The Antelope Wife

by Louise Erdrich

Library Journal: Erdrich suffuses Minneapolis with Native American spirit.

Copyright 1997 Cahners Business Information, Inc. Distributed by Syndetic Solutions Inc. Terms

Publishers Weekly: "Family stories repeat themselves in patterns and waves, generation to generation, across blood and time." Erdrich (Love Medicine, etc.) embroiders this theme in a sensuous novel that brings her back to the material she knows best, the emotionally dislocated lives of Native Americans who try to adhere to the tribal ways while yielding to the lure of the general culture.
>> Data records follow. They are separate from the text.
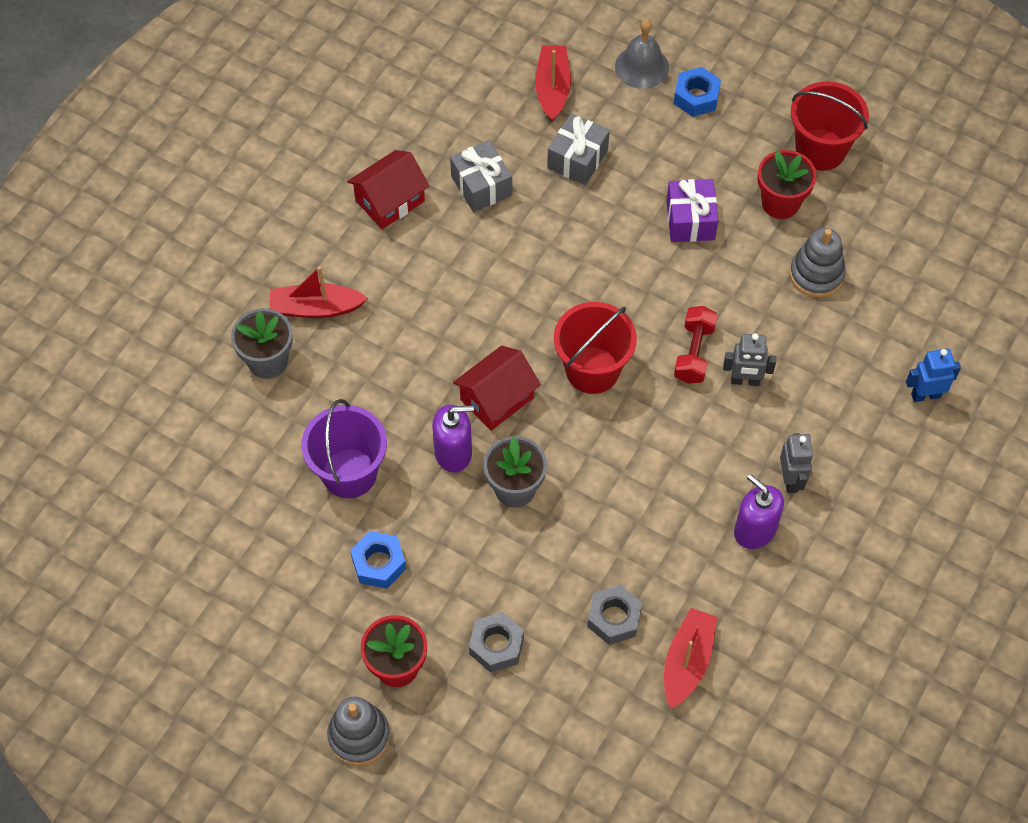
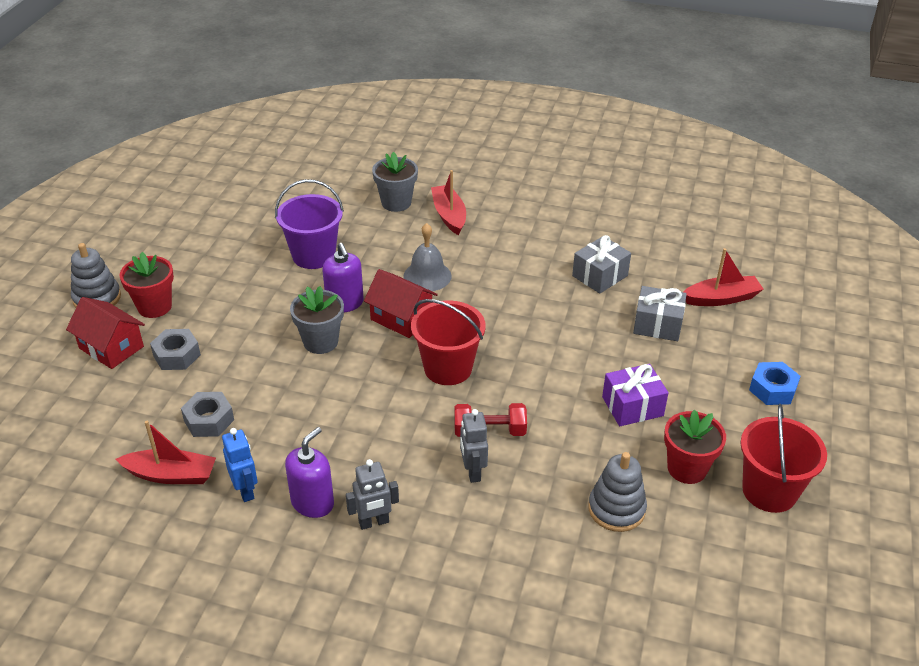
camera: 75 degrees right, 20 degrees down
(378, 563) = (240, 283): blue nut -> none
(390, 201) = (560, 233): red house -> red house (111, 347)
(642, 67) = (782, 348): grey bell -> grey bell (427, 276)
(925, 395) = (507, 625): blue robot -> blue robot (245, 490)

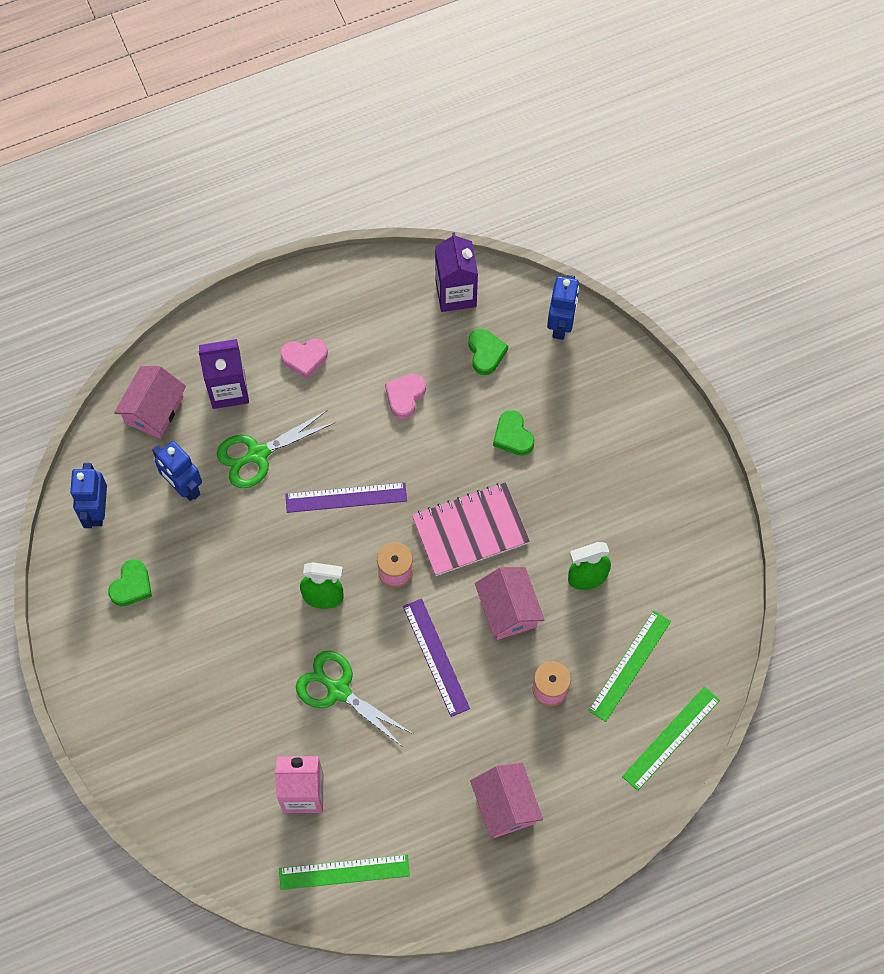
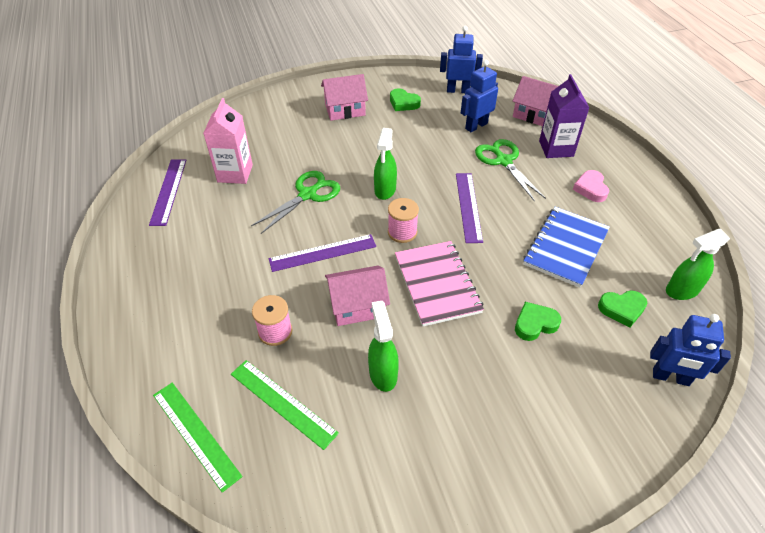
camera: 95 degrees right, 20 degrees down
(344, 872) = (168, 191): green ruler -> purple ruler
(405, 396) = (565, 247): pink heart -> blue notebook
(456, 293) = (681, 290): purple carton -> green spray bottle
(505, 805) = (180, 289): pink house -> pink house (345, 110)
In a beautifully articulated tale of intertwined relationships among succeeding generations, she tells the story of the Roy and the Shawano families and their "colliding histories and destinies." The narrative begins like a fever dream with a U.S. cavalry attack on an Ojibwa village, the death of an old woman who utters a fateful word, the inadvertent kidnapping of a baby and a mother's heartbreaking quest. The descendants of the white soldier who takes the baby and of the bereaved Ojibwa mother are connected by a potent mix of tragedy, farce and mystical revelation. As time passes, there is another kidnapping, the death of a child and a suicide. Fates are determined by a necklace of blue beads, a length of sweetheart calico and a recipe for blitzkuchen. Though the saga is animated by obsessional love, mysterious disappearances, mythic legends and personal frailties, Erdrich also works in a comic vein. There's a dog who tells dirty jokes and a naked wife whose anniversary surprise has an audience. Throughout, Erdrich emphasizes the paradoxes of everyday life: braided grandmas who follow traditional ways and speak the old language also wear eyeliner and sneakers. In each generation, men and women are bewitched by love, lust and longing; they are slaves to drink, to carefully guarded secrets or to the mesmerizing power of hope. Though the plot sometimes bogs down from an overload of emotional complications, the novel ultimately celebrates the courage of following one's ordained path in the universe and meeting the challenges of fate. It is an assured example of Erdrich's storytelling skills.